After lunch, Albert, Maurice, Jean, and Genevieve settled themselves under a great oak, which was said to have been planted by a delightful little Duchess of Castel-Montjoie, who had been celebrated at Court during the Regency. A marble table and a heavy circular bench made this wild corner quite cosy, and sheltered from the sun and from the curious. The tree was just opposite the tower where Esperance was sleeping so deeply, and Mlle. Frahender was to give a signal from the window when she awoke. Neither of them felt much inclined for conversation, for their eyes were fixed on the window opposite. About half-past four Mlle. Frahender appeared, and Genevieve hastened to the room.
Esperance was sitting up in bed, remembering nothing.
"Albert, Maurice, and Jean are over there.

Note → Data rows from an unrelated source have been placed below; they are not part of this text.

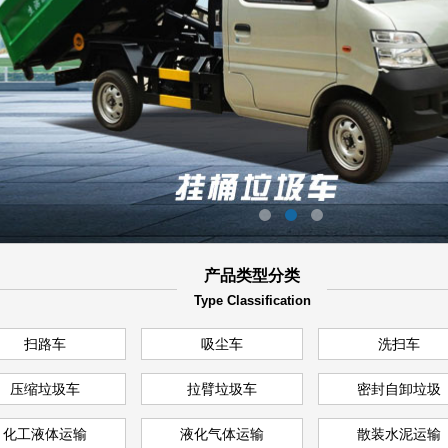
产品类型分类
Type Classification
扫路车
吸尘车
洗扫车
压缩垃圾车
拉臂垃圾车
密封自卸垃圾
车
化工液体运输
液化气体运输
散装水泥运输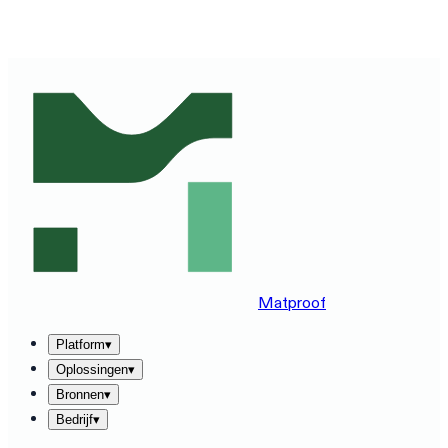
ZIE MATPROOF OP JOUW STACK — BOEK EEN DEMO
VAN 30 MINUTEN
→
Matproof
Platform
▾
Oplossingen
▾
Bronnen
▾
Bedrijf
▾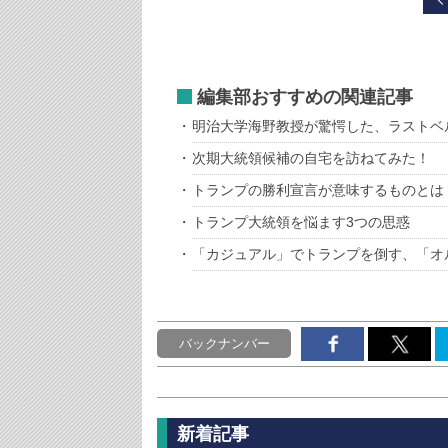
編集部おすすめの関連記事
明治大学海野教授が驚愕した、ラストベ
次期大統領候補の自宅を訪ねてみた！
トランプの勝利宣言が意味するものとは
トランプ大統領を悩ます3つの思惑
「カジュアル」でトランプを倒す、「オ
バックナンバー
新着記事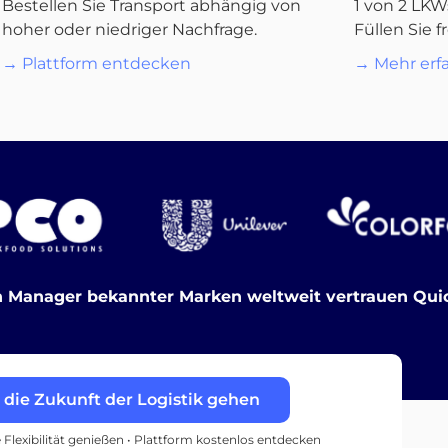
Bestellen Sie Transport abhängig von
1 von 2 LKW
hoher oder niedriger Nachfrage.
Füllen Sie f
→ Plattform entdecken
→ Mehr erf
 Manager bekannter Marken weltweit vertrauen Quic
n die Zukunft der Logistik gehen
e Flexibilität genießen • Plattform kostenlos entdecken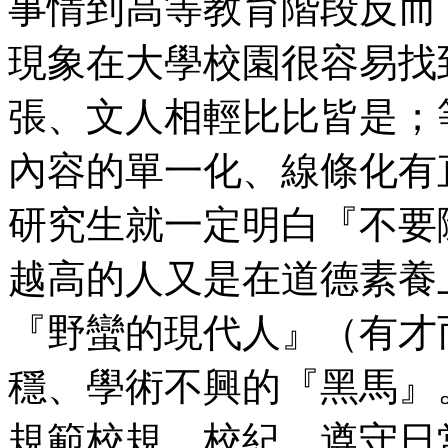
事情到高等教育階段反而
現象在大學校園很容易找
張、文人相輕比比皆是；
內容的單一化、線條化有
研究生就一定明白『不要
越高的人又是在道德素養
『野蠻的現代人』（有才
穩、學術不興的『黑馬』
規範校規、校紀，遵守日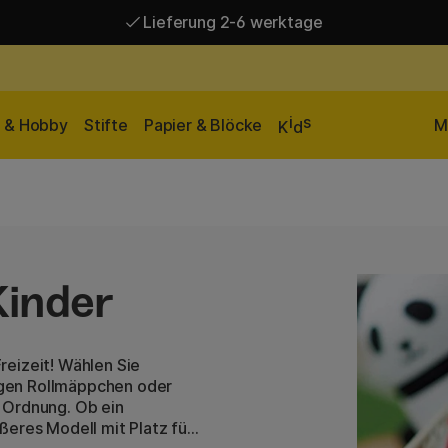
Lieferung 2-6 werktage
Versandkostenfrei ab 95 €*
Lieferung 2-6 werktage
i
s
n & Hobby
Stifte
Papier & Blöcke
M
K
d
Kinder
reizeit! Wählen Sie
gen Rollmäppchen oder
 Ordnung. Ob ein
ßeres Modell mit Platz für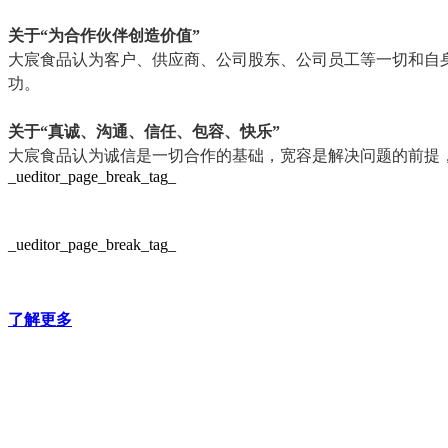
关于“为合作伙伴创造价值”
大宸食品认为客户、供应商、公司股东、公司员工等一切和自
功。
关于“真诚、沟通、信任、包容、快乐”
大宸食品认为诚信是一切合作的基础，宽容是解决问题的前提
_ueditor_page_break_tag_
_ueditor_page_break_tag_
了解更多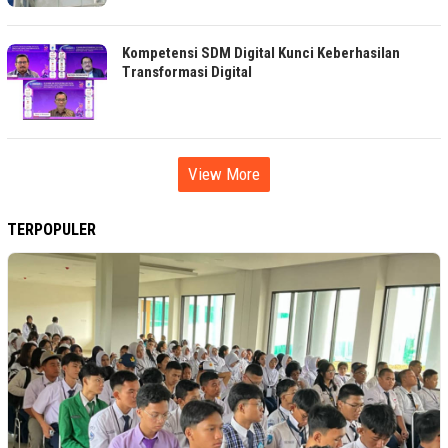
Kompetensi SDM Digital Kunci Keberhasilan
Transformasi Digital
View More
TERPOPULER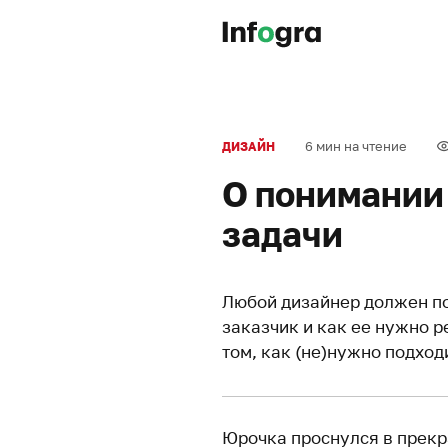
6 мин на чтение
ДИЗАЙН
О понимании
задачи
Любой дизайнер должен по
заказчик и как ее нужно р
том, как (не)нужно подход
Юрочка проснулся в прекра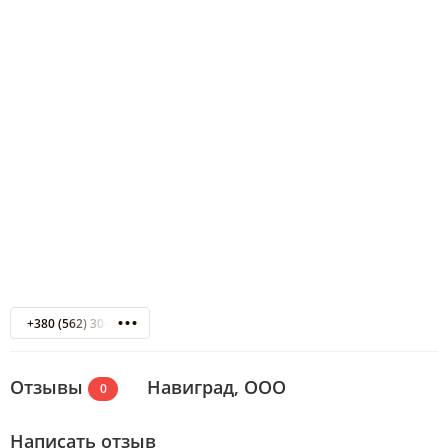
+380 (562) 30-59-59
Отзывы
Навиград, ООО
0
Написать отзыв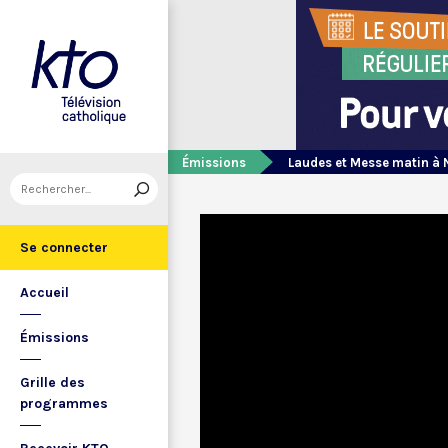
Émissions
Laudes et Messe matin à 
Se connecter
Accueil
Émissions
Grille des
programmes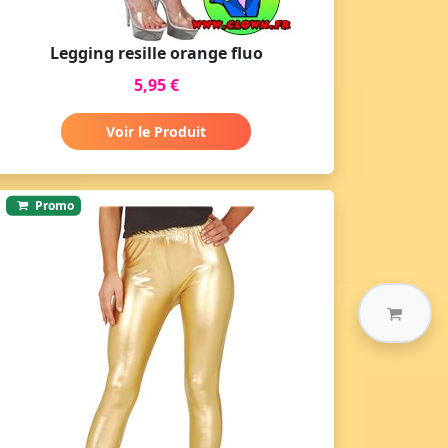
Legging resille orange fluo
5,95 €
Voir le Produit
Promo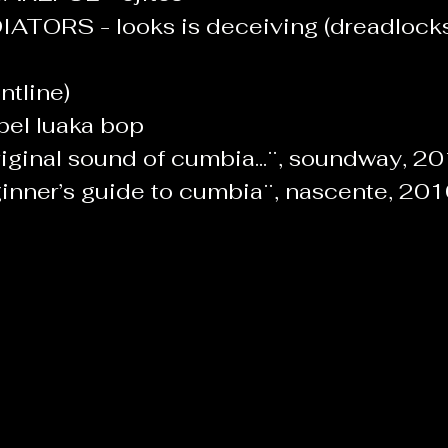
TORS - looks is deceiving (dreadlocks,
ntline)
label luaka bop
original sound of cumbia...¨, soundway, 20
inner’s guide to cumbia¨, nascente, 201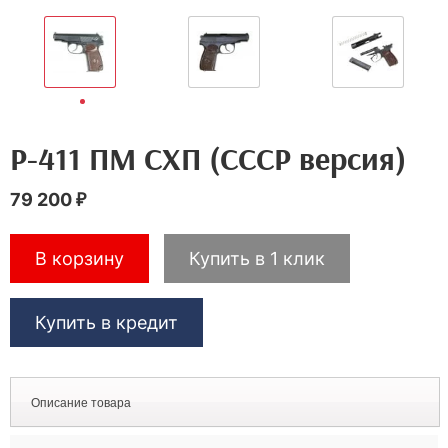
Р-411 ПМ СХП (СССР версия)
79 200 ₽
Купить в 1 клик
Купить в кредит
Описание товара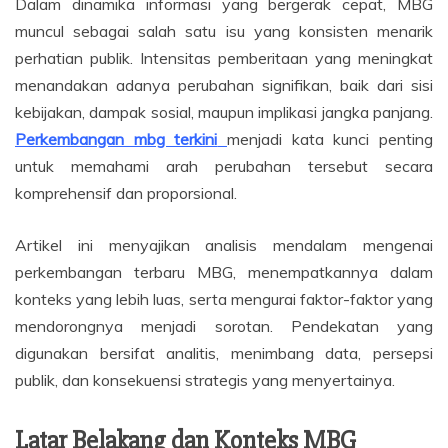
Dalam dinamika informasi yang bergerak cepat, MBG
muncul sebagai salah satu isu yang konsisten menarik
perhatian publik. Intensitas pemberitaan yang meningkat
menandakan adanya perubahan signifikan, baik dari sisi
kebijakan, dampak sosial, maupun implikasi jangka panjang.
Perkembangan mbg terkini
menjadi kata kunci penting
untuk memahami arah perubahan tersebut secara
komprehensif dan proporsional.
Artikel ini menyajikan analisis mendalam mengenai
perkembangan terbaru MBG, menempatkannya dalam
konteks yang lebih luas, serta mengurai faktor-faktor yang
mendorongnya menjadi sorotan. Pendekatan yang
digunakan bersifat analitis, menimbang data, persepsi
publik, dan konsekuensi strategis yang menyertainya.
Latar Belakang dan Konteks MBG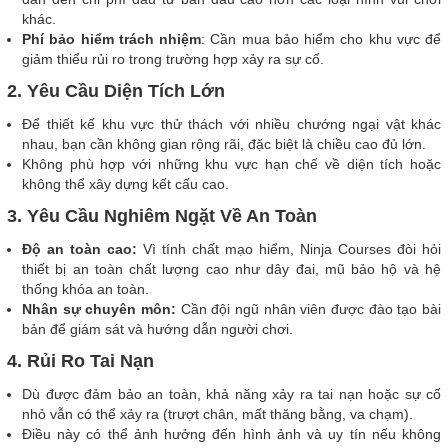
khác.
Phí bảo hiểm trách nhiệm
: Cần mua bảo hiểm cho khu vực để
giảm thiểu rủi ro trong trường hợp xảy ra sự cố.
2. Yêu Cầu Diện Tích Lớn
Để thiết kế khu vực thử thách với nhiều chướng ngại vật khác
nhau, bạn cần không gian rộng rãi, đặc biệt là chiều cao đủ lớn.
Không phù hợp với những khu vực hạn chế về diện tích hoặc
không thể xây dựng kết cấu cao.
3. Yêu Cầu Nghiêm Ngặt Về An Toàn
Độ an toàn cao:
Vì tính chất mạo hiểm, Ninja Courses đòi hỏi
thiết bị an toàn chất lượng cao như dây đai, mũ bảo hộ và hệ
thống khóa an toàn.
Nhân sự chuyên môn:
Cần đội ngũ nhân viên được đào tạo bài
bản để giám sát và hướng dẫn người chơi.
4. Rủi Ro Tai Nạn
Dù được đảm bảo an toàn, khả năng xảy ra tai nạn hoặc sự cố
nhỏ vẫn có thể xảy ra (trượt chân, mất thăng bằng, va chạm).
Điều này có thể ảnh hưởng đến hình ảnh và uy tín nếu không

Do you wish to see them?"
Esperance rose up quickly, wrapping a robe of blue Japanese crêpe embroidered in pink wisterias about her, and gracefully fastened up her hair.
"Let them come, if you please, now."
The young men entered and stopped in amazement at the change that had already taken place in her. Instead of finding her a wreck they discovered her pink, gay and laughing.
"What happened to me?" she asked. "My little Mademoiselle does not know, she was not well herself. There is my Aphrodite costume. What happened to me?"
"It was very simple," explained Maurice. "You stayed too long with your head hanging down during the rehearsal, and as you were tired it made you ill. Albert brought you here and you have been asleep for five hours. Now you are your charming self again. We will leave you so that you can dress, and then if you feel like it we will take you for a drive."
"I will be very quick; in ten minutes I will be with you."
The young people did not know what to think. It would now be very difficult to suggest that Esperance should withdraw from the fête, as apparently every trace of her indisposition had disappeared.